_Sayfa alıntısı:_
● ● ● ● ●

15 Nisan 2015 Çarşamba

Önyargılarımız!

          Bazı insanlar kendilerini maalesef dev aynasında görüyor. Kendini dev aynasında görenler de, yaptıkları, söyledikleri her şeyin doğru olması gerektiğini düşünüyorlar. İnsanlarda bu olayın oluşmasının sebeplerinden bir tanesi de ön yargı oluyor.  
          Kişi veya kişilere, bir topluluğa, gruba ve topluma, ya da herhangi bir olaya yeterli bir bilgi birikimi olmadan, tanımadan, önceden peşin bir karara varmak ön yargı olarak açıklanıyor. Ailemizden, arkadaşlarımızdan, kısaca birlikte yaşadığımız toplumun, küçüklükten başlayarak bizlere anlattığı, bazısı olumlu, genellikle de olumsuz her olay ön yargının en önde gelen etkenlerindendir.  Önyargı bazen de acele karar vermekten kaynaklanıyor.
        Üniversite yıllarımda Türkiye'nin bir ilinden gelen 3 kişiyle ayrı zamanlarda arkadaşlık yapmaya başladım. Her 3 kişinin düzgün, güvenilir ve evrensel değerlere sahip olmamasından dolayı benim o ilde yaşayan insanlara karşı bir ön yargım oluşmuştu. Uzun yıllar bu ön yargımın etkisi altında kalıyordum. Buna benzer veya değişik olayları benim gibi toplumun büyük çoğunluğu da yaşıyor. Bizler birkaç tecrübeden sonra hemen genel bir hüküm çıkartıyoruz.
       Birçok insanda ve toplumlarda ön yargıların varlığını kabul etmemiz gerekiyor. Bu ön yargıların sporun içerisinde de var olduğunu gözlemliyoruz. Oyuncular herhangi bir müsabakaya çıkmadan önce, rakibin geçmişteki tecrübelerinden, kendisine olumlu veya olumsuz sonuçlar çıkarabiliyor. Olumlu veya olumsuz bu ön yargılar sonuca genellikle kötü olarak yansıyor. Örneğin geçmişte oynadıkları bir takıma yenilmişlerse veya o takım o yıl daha önceki maçlarını kazanmışsa, oyuncular ne kadar iyi olup, iyi çalışmış olsalar da maça yenilecek gibi çıkıyorlar ve sonuç olarak da genelde mağlup olunuyor. Ayni örneğin tam tersi daha güçsüz bir takım karşısına çıkarken, yine ön yargılı davrandıklarından sonuç kimi zaman istendiği gibi olmuyor. Bu gibi davranışları sporda bizler zihinsel antrenmanla veya teknik destekle bertaraf edip çözmeye çalışıyoruz. Peki toplum kendisini nasıl iyileştirebiliyor?

● ● ● ● ●

_Veriler:_
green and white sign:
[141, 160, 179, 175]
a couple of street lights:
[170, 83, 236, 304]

● ● ● ● ●

_Yapılacak iş:_ Lütfen yukarıdaki önyargılar konulu yazıyı son cümlesinin ardından sürdürün.

_Cevap alanı:_
        Tüm sporcular kazanmak istiyor. Fakat bazı sporcular bu isteğin dışında takımı kendi kurtarabilir diye yanlış işlere kalkışabiliyorlar. Örneğin basketbolda takım oyunundan uzaklaşıp aldığı topla şut atarak takımın daha da erken gardının düşmesine sebep oluyor. Sporcuların bu olumlu düşünerek yanlış yaptığı ön yargısı sayesinde, bu sefer diğer oyuncular tarafından kendisine pas verilmemeye veya oyunda istenmemesine yol açıyor. Yani ön yargılar davranışa dönüşüyor ise artık bu bir dışlanmaya neden olmaya başlıyor.      
        Bizler olumlu veya olumsuz olsa da kişilere, gruplara veya herhangi bir topluma ilk defa gördüğümüzde veya karşılaştığımız bir durum hakkında söz söylemekte ya da olumlu, olumsuz düşünceler beslemekte acele etmeyelim. İyi bir gözlemci olmaya çalışalım, birilerini veya olayları etiketlemeden yolumuza devam edelim. İnsanların ırkına, dinine, cinsine, cinsel tercihine, tuttuğu takıma, saç kesimine, kılık kıyafetine bakarak değerlendirmeyelim.        
        Sporda takımının kazanmasını isteyerek ön yargılı bir şekilde davranıp bunu davranış olarak benimseyen arkadaşlarımız ile konuşup onları doğru yola çekmeye çalışalım. Antrenman veya müsabakalarda hata yapan arkadaşlarımıza da ön yargılı davranmayalım. Hepimize sorun olarak ortaya çıkan bu ön yargıya çağdaş bir insan olarak yaklaşıp onu çözmeye çalışmalıyız diye düşünüyor, ön yargısız bir hayat diliyorum...
“Ön yargıları yok etmek, atom çekirdeğini parçalamaktan daha zordur.” Albert Einstein

Saygı ve basketbolla kalın.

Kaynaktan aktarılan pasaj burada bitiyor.